No, it is true, we are sliding inexorably into our cold season. This weekend was the peak for leaf color for us. The picture on the top of this post shows maple trees through our bay window. The plants we had on our front porch have migrated inside, where they will stay cozily on the wood of our bay window. All of the plants had grown significantly during the summer. We barely had enough room to place all of the foliage.

The cats have definitely noticed the change. We didn’t have the heat on until about October 20, but as soon as it came on, our cat Blinky assumed his post in front of the heating vent. It is this time of the year when the cat reminds me of my thermodynamics course describing black body radiation. He absorbs the heat from a warmer temperature, then reradiates the heat back into the room at a lower temperature once the furnace stops.

blinky

The cats are definitely slowing down with age. They are both just at 12 years old now, and they sleep much more, and are less eager to head outside, although yesterday they did share the warmth of the evening with us. The cats are about to have their lives upended, because on Thanksgiving week our younger son will be coming to visit, and will be bringing his 8 month old kittens with him. As my wife has said, there will be much weeping and gnashing of kitty teeth during this time. Should be fun.

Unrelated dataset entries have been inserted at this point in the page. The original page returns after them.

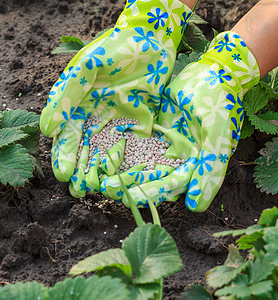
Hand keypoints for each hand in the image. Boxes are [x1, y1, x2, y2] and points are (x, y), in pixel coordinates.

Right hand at [40, 0, 192, 196]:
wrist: (150, 37)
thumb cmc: (112, 50)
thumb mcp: (85, 70)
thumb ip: (65, 98)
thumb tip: (46, 130)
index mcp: (76, 107)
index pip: (66, 137)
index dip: (63, 157)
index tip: (64, 175)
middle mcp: (94, 119)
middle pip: (84, 152)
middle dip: (81, 172)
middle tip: (79, 192)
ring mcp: (116, 124)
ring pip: (106, 154)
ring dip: (102, 173)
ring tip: (99, 192)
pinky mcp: (139, 126)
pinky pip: (133, 148)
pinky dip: (129, 164)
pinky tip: (128, 180)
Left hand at [101, 31, 259, 211]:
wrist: (211, 74)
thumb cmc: (219, 104)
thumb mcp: (217, 136)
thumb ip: (210, 171)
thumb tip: (195, 208)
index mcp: (193, 167)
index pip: (168, 186)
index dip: (148, 193)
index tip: (126, 198)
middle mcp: (176, 161)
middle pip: (150, 178)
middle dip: (128, 184)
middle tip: (106, 188)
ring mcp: (162, 146)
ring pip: (139, 163)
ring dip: (120, 170)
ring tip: (98, 176)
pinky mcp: (151, 132)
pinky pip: (134, 143)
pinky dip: (120, 148)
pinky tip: (101, 152)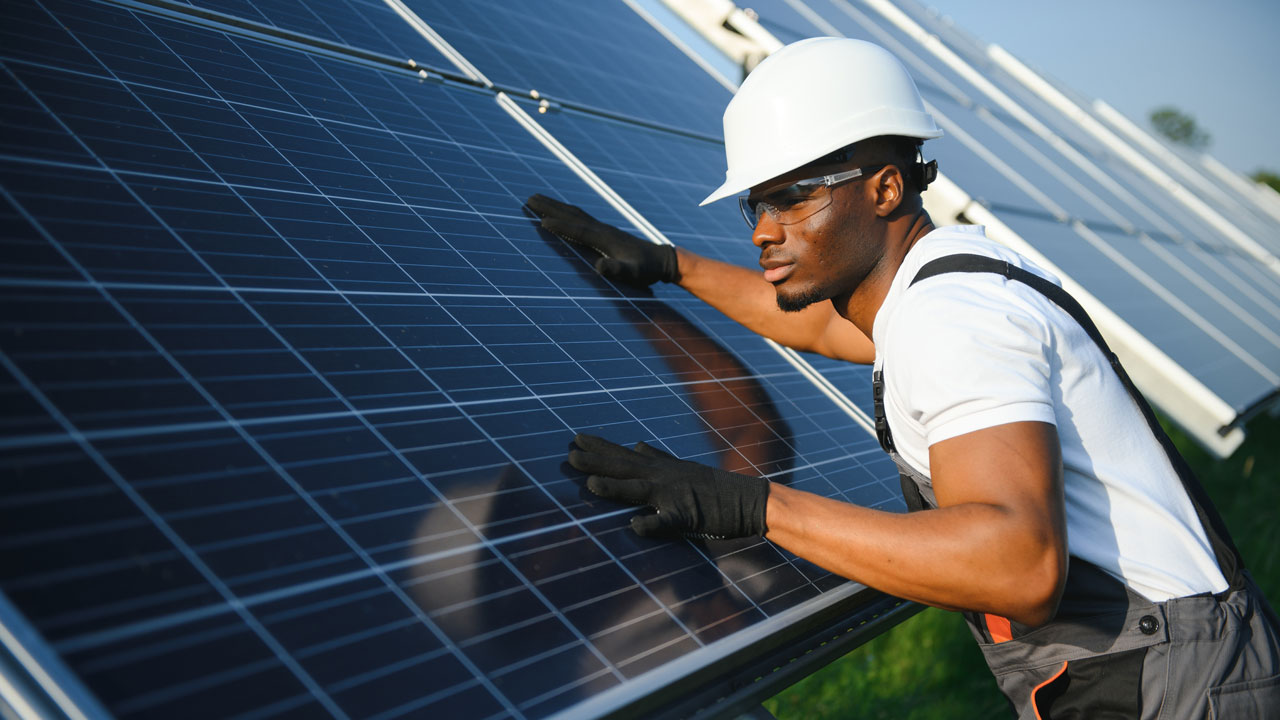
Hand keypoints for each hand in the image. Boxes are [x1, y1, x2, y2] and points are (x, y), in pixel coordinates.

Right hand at [526, 194, 678, 285]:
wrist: (662, 260)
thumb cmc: (647, 270)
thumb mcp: (633, 273)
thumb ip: (618, 270)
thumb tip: (600, 266)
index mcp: (605, 239)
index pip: (578, 230)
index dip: (560, 226)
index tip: (540, 220)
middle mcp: (602, 229)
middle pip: (572, 215)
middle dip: (550, 207)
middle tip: (529, 198)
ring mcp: (604, 229)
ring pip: (575, 214)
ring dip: (556, 206)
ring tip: (538, 200)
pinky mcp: (605, 232)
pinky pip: (581, 219)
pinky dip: (567, 213)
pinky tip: (563, 214)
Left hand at [568, 433, 768, 537]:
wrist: (750, 500)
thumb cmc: (713, 487)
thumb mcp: (682, 467)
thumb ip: (657, 457)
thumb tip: (637, 444)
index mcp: (661, 468)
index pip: (624, 455)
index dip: (600, 447)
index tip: (575, 439)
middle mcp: (664, 477)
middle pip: (625, 468)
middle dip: (596, 462)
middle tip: (569, 455)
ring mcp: (676, 495)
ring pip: (640, 490)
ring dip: (615, 487)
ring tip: (590, 485)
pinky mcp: (689, 516)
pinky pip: (667, 521)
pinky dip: (651, 523)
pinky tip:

The leaves are at peak, and since you can’t ever stay balanced on such a peak of color, the rain that we had overnight seemed determined to start stripping the golds and reds off of the branches. This is the time of year when I have to make the decision of whether to rake the same area multiple times, or wait for the large mass of leaves to fall before tackling the removal process. Since I abhor leaf blowers, it is the old fashioned arm power that gathers the leaves and carries them to the compost pile. I keep two piles going back behind the fence. One pile holds last year’s leaves and this year’s weeds, and it has decomposed down to a good powdery dirt. The leaves from this fall will enrich the vegetable gardens in 2019.

I’ll be making an investment in a deeper raised bed in one of our vegetable gardens. When I designed the gardens, I put in three 4’x4’x4″ beds in the space allotted. That did not leave enough space between the beds, and 4″ is not high enough to alleviate knee and back pain. So I will order a 3’x4’x15″ bed for the middle slot. One thing is for sure, you do not plan for a positive dollar return on investment with back yard vegetable gardens. The gardening infrastructure is pretty much just a sunk cost, but the benefits of picking your own produce makes it worthwhile. I figure out that if I get enough produce out to offset the cost of the seeds, it’s a good enough return for me.

I completed my annual task of digging up daffodil bulb clusters that had worked up to ground level. I spent an hour or so dividing them up into plastic bags holding a dozen bulbs each, and offered them to whoever wanted them after church one Sunday in October. I figure that I distributed about 750 daffodil bulbs this year, and hope that they bring smiles all over the valley once they bloom next spring.

In another week or two, the trees will be bare. They will hold no memory of what they looked like with their mantle of greenery. Their bare fingers extend into the air, awaiting the falling snowflakes they know are coming. And the earth will sleep until it awakens again in spring.